The evidence is clear that the cost of mental illness in the workplace is significant and widespread, and that it accumulates over a worker’s lifetime. Almost 20% of working adults report significant symptoms of mental illness over the course of a month, and half will experience an issue over their lifetime. Think about that for a moment. That potentially means one in five of your employees could be struggling with significant mental health issues as you read this.

While illnesses vary in severity and nature, symptoms can interfere with productivity in ways that have meaningful consequences for employers and employees alike. Depression, for example, can make small tasks seem daunting and can lead people to be irritable and angry with others. Anxiety can make it hard for people to meet deadlines, participate in meetings, or make presentations. Experiencing symptoms of mental illness can lead people to miss work altogether.
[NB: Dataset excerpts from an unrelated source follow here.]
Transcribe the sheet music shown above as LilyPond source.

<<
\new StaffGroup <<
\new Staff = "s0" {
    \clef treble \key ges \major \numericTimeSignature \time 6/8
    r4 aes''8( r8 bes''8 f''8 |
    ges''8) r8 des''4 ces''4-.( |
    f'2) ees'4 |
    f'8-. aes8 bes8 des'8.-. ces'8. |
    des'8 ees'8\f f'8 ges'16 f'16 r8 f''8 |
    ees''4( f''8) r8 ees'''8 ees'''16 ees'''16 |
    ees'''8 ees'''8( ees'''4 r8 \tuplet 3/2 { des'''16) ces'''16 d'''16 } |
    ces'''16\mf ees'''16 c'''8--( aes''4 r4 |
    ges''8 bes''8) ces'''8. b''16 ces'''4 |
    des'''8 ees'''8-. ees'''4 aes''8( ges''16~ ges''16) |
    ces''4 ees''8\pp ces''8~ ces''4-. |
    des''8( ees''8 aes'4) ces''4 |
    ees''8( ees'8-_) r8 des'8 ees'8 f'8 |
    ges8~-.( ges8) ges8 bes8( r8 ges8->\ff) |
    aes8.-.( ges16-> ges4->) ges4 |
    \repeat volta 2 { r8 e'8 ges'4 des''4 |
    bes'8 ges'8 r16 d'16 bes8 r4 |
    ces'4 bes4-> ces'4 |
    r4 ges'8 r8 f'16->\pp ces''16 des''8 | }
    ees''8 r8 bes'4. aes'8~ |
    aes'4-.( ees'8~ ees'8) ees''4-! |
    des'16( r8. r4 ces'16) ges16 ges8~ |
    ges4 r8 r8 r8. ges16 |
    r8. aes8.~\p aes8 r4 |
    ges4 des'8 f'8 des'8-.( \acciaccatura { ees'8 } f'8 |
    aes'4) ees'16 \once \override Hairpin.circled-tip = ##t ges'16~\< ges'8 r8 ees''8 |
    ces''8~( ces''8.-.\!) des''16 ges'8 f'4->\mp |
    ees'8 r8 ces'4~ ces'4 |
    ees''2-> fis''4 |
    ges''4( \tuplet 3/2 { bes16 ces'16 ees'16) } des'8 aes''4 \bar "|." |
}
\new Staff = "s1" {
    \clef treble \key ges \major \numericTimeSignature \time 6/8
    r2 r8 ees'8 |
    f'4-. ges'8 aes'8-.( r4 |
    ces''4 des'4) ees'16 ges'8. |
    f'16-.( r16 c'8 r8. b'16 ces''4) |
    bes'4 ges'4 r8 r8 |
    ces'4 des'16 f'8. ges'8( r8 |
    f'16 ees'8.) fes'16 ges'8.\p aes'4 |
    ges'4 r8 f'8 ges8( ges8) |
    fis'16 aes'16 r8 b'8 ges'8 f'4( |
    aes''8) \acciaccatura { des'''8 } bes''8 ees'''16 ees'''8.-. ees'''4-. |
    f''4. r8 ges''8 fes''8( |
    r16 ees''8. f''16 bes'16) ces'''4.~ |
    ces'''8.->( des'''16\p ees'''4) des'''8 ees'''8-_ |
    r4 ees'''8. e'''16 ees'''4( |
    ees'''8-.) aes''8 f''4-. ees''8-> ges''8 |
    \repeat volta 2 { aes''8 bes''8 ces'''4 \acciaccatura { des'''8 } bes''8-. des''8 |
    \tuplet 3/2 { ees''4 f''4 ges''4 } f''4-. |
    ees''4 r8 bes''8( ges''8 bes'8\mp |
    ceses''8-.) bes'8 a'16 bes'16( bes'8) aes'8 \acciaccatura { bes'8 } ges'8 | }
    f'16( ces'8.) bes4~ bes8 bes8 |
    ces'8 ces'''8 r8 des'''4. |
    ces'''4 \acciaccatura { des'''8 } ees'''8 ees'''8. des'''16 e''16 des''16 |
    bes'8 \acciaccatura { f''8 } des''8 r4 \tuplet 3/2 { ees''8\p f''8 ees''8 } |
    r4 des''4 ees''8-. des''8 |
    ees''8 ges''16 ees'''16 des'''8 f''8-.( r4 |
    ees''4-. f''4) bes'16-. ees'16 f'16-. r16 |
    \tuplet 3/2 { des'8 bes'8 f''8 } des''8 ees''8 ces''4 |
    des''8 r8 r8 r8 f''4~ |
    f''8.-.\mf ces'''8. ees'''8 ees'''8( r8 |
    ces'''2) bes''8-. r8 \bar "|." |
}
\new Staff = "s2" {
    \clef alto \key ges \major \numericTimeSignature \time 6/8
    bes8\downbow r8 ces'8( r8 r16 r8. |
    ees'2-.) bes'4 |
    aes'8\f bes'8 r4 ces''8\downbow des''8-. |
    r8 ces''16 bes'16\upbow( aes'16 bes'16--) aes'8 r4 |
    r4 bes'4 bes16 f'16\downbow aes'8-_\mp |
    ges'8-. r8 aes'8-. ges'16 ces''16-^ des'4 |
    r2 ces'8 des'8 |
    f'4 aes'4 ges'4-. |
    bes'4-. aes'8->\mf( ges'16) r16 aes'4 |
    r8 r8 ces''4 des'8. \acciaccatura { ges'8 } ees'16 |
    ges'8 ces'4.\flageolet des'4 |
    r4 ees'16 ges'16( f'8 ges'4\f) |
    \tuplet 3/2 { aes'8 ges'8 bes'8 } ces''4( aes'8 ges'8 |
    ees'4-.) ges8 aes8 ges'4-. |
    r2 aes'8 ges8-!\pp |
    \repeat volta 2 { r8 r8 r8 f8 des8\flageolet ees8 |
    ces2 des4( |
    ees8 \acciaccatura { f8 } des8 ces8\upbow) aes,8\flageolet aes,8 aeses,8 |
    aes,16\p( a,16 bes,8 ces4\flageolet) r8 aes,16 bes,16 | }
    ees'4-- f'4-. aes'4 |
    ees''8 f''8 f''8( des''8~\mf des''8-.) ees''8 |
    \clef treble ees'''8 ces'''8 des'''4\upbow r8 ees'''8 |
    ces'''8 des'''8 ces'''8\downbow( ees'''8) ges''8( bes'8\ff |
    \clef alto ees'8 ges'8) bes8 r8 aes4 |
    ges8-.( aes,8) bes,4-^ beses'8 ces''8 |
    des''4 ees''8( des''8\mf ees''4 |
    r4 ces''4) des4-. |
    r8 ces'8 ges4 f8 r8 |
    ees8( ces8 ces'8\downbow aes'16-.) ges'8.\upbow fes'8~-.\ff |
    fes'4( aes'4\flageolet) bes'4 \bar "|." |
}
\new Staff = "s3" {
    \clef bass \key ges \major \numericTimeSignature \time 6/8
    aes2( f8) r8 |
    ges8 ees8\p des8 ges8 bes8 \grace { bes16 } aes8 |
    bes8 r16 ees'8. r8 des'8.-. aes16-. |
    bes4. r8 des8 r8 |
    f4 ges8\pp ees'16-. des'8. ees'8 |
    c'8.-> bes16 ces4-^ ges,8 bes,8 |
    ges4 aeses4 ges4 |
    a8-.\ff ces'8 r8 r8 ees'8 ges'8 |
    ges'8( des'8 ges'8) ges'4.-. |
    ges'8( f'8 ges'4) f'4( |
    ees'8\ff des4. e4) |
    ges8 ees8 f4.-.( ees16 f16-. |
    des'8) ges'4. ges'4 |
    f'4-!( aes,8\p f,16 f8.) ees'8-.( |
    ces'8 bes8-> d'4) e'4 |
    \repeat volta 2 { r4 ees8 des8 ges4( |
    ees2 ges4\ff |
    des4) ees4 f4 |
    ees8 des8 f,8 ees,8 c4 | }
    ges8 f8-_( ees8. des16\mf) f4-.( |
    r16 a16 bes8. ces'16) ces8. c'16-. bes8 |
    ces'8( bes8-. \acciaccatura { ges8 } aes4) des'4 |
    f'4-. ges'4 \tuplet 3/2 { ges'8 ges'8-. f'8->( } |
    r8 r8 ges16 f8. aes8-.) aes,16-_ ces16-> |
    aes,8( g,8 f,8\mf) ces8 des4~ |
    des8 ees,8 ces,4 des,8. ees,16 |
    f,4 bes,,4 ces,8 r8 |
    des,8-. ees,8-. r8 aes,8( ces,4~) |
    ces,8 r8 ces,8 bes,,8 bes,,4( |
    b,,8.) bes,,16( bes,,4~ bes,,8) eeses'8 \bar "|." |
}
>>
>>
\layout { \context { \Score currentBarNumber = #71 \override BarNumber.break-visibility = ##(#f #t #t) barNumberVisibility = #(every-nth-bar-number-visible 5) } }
In some cases, mental illness symptoms lead people to lose or leave their jobs.

If employers want a future of work where business continues to grow and thrive, then we need responses that recognize the reality of mental health symptoms, allow for flexibility and accommodation in work, and still preserve productivity.

The good news is that such solutions exist. The disruptions caused by mental illnesses at work can themselves be interrupted, by combining high-quality clinical interventions with workplace accommodations and support. And changes in the workplace brought on by the COVID-19 pandemic offer new opportunities to put those solutions in place.

For example, the rapid expansion of tele-mental health during the pandemic can make it easier to facilitate access to treatment for workers by reducing the time and travel costs of care.